| ASSIGNMENT |
Format the part of the records that opens with the line containing "dell’utente da personale" and closes with the line containing "Per presentare la" as a numbered list. Include both of those lines, list only that part, and leave out any blank lines.

(EXTRACTED RECORDS)

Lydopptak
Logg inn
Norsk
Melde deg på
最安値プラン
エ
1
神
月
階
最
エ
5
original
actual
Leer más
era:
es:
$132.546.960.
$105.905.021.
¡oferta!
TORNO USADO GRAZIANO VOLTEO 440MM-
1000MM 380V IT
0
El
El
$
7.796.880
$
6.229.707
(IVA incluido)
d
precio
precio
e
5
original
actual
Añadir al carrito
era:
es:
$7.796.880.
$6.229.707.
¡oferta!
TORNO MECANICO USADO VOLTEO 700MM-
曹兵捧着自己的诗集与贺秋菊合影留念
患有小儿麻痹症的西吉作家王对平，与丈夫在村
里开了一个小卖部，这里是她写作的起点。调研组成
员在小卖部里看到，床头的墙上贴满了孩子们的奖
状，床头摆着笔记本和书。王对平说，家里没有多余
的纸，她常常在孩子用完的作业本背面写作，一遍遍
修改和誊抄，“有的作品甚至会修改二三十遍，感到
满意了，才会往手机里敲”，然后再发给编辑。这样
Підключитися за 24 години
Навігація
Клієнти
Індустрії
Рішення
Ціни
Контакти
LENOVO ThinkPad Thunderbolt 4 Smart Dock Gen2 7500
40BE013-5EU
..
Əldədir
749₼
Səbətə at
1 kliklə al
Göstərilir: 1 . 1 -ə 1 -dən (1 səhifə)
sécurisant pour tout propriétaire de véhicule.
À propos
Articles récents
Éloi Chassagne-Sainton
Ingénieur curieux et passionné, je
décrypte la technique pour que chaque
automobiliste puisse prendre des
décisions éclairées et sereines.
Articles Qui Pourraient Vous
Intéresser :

(End EXTRACTED RECORDS)
(EXTRACTED RECORDS)

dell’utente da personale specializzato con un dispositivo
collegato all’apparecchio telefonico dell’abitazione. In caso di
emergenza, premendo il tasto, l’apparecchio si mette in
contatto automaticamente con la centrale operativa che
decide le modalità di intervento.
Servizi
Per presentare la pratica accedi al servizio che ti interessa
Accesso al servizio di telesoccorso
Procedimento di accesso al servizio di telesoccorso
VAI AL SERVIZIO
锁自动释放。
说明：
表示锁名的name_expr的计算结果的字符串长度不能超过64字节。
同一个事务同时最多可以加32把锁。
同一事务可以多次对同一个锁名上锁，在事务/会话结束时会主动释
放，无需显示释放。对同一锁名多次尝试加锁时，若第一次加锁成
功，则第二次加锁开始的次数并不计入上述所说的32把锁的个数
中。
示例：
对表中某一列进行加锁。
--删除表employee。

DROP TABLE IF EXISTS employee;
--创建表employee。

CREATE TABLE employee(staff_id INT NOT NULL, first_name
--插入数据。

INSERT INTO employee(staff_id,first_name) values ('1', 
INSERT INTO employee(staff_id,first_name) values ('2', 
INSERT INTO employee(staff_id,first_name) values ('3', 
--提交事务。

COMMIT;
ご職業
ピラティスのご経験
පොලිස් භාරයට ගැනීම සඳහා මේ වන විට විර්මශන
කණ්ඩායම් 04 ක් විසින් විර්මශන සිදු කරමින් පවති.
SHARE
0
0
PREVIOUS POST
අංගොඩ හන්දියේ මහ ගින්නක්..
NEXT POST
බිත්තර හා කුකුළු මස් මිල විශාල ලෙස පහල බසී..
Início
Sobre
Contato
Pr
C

(End EXTRACTED RECORDS)

| RESPONSE AREA |
1. dell’utente da personale specializzato con un dispositivo
2. collegato all’apparecchio telefonico dell’abitazione. In caso di
3. emergenza, premendo il tasto, l’apparecchio si mette in
4. contatto automaticamente con la centrale operativa che
5. decide le modalità di intervento.
6. Servizi
7. Per presentare la pratica accedi al servizio che ti interessa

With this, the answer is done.